How big an influence was your neighbor John Scott on you?
Well, without John Scott I probably wouldn’t have been able to really play the blues. John Scott and my father worked together, but John Scott fronted bands around here. To this day, I’ve never seen a person that played as close to B.B.King as John Scott to this day. John was like the carbon copy of me, but John would play the shit out of the guitar, but he couldn’t play cords, and I was down there with my father he used to have me go to the shop where they worked together, and I asked him if I could play one of his guitars. He had a Firebird, so I was playing that, and this song by War came on, “Slippin’ in The Darkness,” and he heard me playin’ that. He said, “Boy, how you play that song?” I was kind of surprised. I was like, “That’s just a C minor. It’s a blues. It’s a minor blues. It’s damn near the same as ‘I’ll Play the Blues for You.'” He said, “I’ll tell you what. If you teach me –” He didn’t say teach. He said, “If you can learn me how to play that tune, I’ll learn you how to play the blues.” And I showed him. At the end there, there’s a guitar solo there. He said, “Oh, I can play the solo. It’s just the cords I can play.” So I showed him how to do it, and when I go down to the shop he would just start showing me different songs by different blues guys or how to play blues licks, and I remember I put a Jimi Hendrix album down there, The Band of Gypsies.

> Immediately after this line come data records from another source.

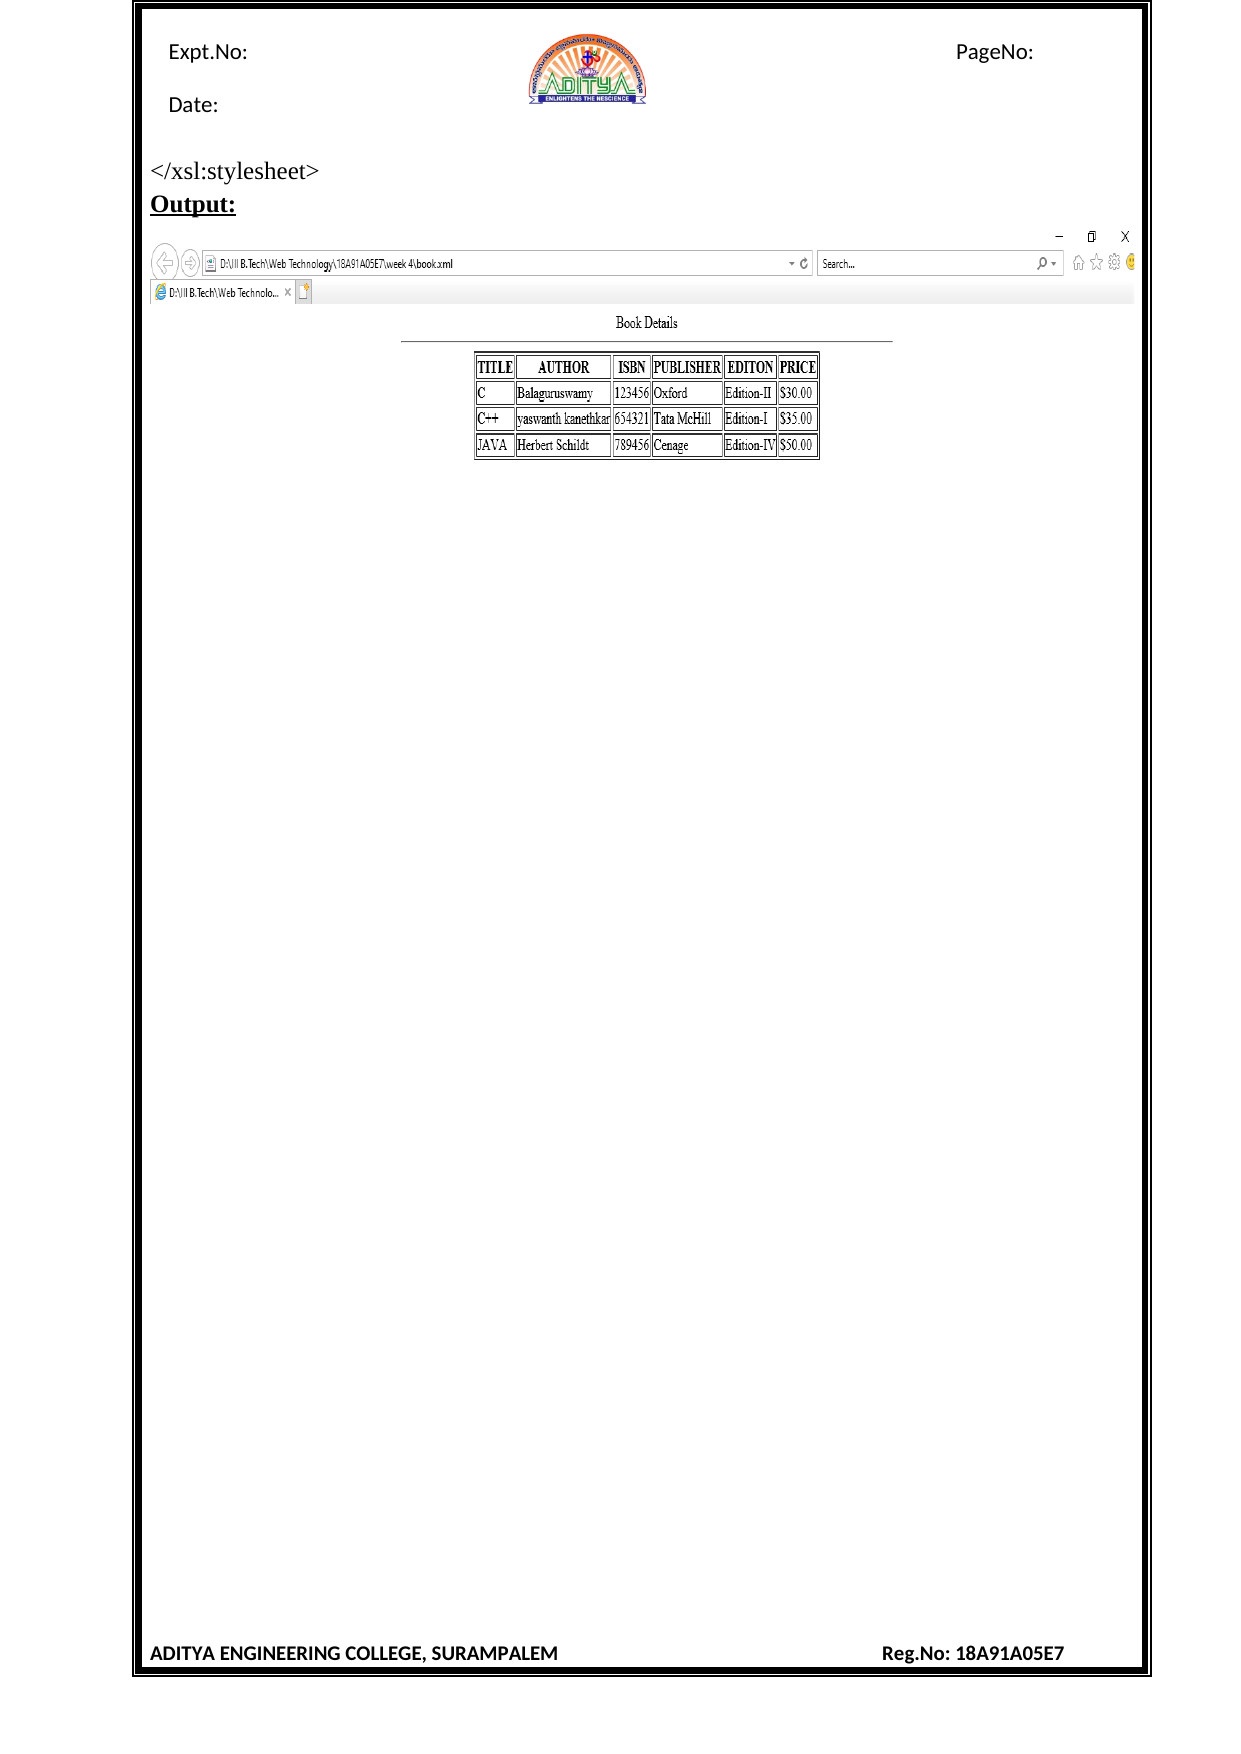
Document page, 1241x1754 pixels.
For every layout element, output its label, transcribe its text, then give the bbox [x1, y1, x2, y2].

text Output: [150, 189, 1090, 218]
text </xsl:stylesheet> [150, 156, 1090, 185]
picture [150, 222, 1135, 488]
picture [527, 9, 647, 129]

This guy, John, was in his 40s back in 1970, and he was working on the engine on a car, and John said, “Hey, man, I don’t know what that kind of licks on the guitar make it grovel like that, but that sap sucker’s playing blues.” I said, “He playin’ blues?” He says, “Yeah. I don’t give a damn what his name is. That son bitch playin’ blues.” And he went plugged up his guitar. He had a 355 stereo, and he plugged it up and he started playin’. He was plain’ those licks that Hendrix was playing. I said, “Well, can you show me how to play that?” He said, “Yeah.” And he did. A lot of that stuff was just blues licks and he was – “I showed you that lick the other day.” And he did it slow, and he said. “Now do it fast. You gotta practice so you can get it fast,” but John Scott actually opened my eyes to how close rock and blues was.
So you don’t think if he hadn’t been there that you would have been able to make the jump from jazz to blues?
I wasn’t playin’ jazz. I was playin’ nothing but R&B and that Jimmy Reed type blues back then, but where I just got a guitar and kinda learned on my own, learned from standing back and watching different people. John was the first one to get the light bulb to come on.